■ What to work on ■
Search the records for the string "packet", then copy each line where it appears.

[Data entries]
........
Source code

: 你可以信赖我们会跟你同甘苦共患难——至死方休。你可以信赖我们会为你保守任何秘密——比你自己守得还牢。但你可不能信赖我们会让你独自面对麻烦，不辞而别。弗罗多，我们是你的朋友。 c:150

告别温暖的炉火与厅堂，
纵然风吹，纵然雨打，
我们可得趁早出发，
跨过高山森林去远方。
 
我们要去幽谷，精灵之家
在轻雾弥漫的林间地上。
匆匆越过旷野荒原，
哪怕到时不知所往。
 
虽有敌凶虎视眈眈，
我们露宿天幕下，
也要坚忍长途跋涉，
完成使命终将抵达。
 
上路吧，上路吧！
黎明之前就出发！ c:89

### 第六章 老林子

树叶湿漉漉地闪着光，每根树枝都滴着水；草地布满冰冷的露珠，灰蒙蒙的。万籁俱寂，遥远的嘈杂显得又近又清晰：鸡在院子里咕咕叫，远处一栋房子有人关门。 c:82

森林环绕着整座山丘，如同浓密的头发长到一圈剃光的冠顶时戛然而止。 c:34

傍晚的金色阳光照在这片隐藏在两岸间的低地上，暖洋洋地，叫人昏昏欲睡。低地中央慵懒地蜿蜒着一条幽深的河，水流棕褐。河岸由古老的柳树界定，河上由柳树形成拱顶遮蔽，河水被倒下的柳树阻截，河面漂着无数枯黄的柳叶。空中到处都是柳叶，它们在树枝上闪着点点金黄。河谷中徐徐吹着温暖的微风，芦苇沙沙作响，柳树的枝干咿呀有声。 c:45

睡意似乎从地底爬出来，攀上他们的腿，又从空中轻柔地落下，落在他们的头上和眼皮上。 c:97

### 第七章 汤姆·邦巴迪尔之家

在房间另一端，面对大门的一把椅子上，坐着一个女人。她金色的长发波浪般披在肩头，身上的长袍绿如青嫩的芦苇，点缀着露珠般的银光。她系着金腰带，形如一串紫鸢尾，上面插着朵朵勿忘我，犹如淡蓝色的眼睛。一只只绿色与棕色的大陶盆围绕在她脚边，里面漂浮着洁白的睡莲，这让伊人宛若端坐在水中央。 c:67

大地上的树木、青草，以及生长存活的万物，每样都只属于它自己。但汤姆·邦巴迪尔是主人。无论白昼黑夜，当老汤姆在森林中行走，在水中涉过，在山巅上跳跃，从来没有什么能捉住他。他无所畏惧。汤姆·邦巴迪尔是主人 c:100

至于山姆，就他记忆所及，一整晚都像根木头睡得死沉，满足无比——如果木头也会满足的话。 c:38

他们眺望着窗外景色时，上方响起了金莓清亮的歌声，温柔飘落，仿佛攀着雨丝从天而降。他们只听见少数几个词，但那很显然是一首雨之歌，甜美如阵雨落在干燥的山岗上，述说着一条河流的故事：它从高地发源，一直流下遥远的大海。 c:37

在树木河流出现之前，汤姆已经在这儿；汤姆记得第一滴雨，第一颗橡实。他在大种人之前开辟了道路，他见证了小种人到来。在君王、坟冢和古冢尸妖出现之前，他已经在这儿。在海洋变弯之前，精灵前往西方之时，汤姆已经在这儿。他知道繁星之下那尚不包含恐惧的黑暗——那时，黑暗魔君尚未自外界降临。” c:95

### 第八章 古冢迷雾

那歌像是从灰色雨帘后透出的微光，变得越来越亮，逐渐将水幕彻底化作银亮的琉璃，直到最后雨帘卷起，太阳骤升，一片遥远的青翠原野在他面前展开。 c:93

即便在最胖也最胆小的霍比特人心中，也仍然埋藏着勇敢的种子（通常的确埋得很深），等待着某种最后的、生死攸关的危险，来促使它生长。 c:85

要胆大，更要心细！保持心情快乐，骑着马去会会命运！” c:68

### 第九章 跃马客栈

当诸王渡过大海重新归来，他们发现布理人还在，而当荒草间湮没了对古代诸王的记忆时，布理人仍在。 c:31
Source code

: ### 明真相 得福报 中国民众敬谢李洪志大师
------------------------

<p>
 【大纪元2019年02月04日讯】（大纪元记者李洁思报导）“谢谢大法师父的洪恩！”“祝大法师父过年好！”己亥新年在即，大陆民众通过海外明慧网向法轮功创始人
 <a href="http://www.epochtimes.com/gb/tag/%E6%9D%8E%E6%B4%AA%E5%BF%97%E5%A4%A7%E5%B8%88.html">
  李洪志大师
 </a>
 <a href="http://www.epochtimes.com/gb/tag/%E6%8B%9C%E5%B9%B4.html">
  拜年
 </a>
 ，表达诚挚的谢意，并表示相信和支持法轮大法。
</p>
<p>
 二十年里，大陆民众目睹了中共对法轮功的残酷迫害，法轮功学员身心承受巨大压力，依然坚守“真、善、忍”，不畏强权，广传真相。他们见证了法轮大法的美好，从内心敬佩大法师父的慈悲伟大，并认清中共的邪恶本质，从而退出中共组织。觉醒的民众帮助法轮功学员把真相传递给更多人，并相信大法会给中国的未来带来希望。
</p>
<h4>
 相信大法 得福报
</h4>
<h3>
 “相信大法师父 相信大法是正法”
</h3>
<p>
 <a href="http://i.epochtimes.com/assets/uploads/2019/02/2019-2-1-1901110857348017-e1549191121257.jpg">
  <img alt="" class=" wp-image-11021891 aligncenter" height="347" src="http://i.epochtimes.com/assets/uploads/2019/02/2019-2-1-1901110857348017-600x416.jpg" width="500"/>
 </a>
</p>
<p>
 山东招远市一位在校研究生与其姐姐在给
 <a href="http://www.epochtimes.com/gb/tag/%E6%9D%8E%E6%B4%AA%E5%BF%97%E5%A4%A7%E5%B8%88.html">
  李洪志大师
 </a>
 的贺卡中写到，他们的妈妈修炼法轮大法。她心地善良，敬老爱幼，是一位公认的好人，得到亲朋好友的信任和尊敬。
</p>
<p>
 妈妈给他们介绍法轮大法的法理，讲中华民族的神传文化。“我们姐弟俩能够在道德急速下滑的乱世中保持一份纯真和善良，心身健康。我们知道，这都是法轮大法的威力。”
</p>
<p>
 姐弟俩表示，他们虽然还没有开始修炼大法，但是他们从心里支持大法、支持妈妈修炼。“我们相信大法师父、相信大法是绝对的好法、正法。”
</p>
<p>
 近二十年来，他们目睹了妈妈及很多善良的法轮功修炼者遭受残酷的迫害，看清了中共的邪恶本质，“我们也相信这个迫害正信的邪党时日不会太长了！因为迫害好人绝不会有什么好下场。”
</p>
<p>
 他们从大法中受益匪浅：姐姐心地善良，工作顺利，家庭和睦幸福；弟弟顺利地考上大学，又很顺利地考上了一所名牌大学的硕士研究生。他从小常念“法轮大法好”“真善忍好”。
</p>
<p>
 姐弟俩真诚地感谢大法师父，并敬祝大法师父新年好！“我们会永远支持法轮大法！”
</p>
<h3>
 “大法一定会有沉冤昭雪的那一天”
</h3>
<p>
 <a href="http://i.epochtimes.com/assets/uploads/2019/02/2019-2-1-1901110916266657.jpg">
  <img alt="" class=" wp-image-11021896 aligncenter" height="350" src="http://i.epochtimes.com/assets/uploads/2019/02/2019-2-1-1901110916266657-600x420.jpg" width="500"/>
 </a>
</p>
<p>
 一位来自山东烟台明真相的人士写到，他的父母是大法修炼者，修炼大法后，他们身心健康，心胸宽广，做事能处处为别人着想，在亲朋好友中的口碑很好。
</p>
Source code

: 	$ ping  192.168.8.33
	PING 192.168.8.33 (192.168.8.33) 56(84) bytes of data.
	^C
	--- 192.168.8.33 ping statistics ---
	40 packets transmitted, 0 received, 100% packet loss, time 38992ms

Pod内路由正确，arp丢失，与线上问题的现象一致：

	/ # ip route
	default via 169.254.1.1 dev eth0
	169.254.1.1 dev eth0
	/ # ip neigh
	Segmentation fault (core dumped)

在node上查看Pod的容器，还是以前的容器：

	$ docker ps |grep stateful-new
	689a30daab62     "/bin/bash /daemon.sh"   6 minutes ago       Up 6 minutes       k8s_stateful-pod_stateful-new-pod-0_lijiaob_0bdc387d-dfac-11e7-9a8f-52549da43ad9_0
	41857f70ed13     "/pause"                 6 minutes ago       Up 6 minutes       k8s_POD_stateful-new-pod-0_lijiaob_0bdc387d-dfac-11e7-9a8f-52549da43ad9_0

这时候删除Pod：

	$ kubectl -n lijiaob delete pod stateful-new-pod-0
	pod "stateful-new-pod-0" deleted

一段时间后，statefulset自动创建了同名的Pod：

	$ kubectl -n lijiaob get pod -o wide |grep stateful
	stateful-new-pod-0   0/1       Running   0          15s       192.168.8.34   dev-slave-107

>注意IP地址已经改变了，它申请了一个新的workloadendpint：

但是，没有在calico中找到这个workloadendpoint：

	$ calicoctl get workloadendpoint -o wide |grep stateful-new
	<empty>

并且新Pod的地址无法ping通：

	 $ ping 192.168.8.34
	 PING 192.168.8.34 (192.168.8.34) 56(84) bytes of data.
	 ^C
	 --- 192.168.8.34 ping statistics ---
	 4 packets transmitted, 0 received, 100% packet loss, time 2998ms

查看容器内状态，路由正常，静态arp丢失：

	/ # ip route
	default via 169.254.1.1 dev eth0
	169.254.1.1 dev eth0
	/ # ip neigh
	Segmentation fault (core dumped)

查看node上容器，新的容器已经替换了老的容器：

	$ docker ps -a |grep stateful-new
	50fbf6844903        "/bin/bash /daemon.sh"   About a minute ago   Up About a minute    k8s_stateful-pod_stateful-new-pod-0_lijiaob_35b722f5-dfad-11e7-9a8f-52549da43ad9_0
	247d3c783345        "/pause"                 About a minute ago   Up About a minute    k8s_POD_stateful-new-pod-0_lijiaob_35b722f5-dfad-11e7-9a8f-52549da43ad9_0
........
■ Final answer ■
	40 packets transmitted, 0 received, 100% packet loss, time 38992ms
	 4 packets transmitted, 0 received, 100% packet loss, time 2998ms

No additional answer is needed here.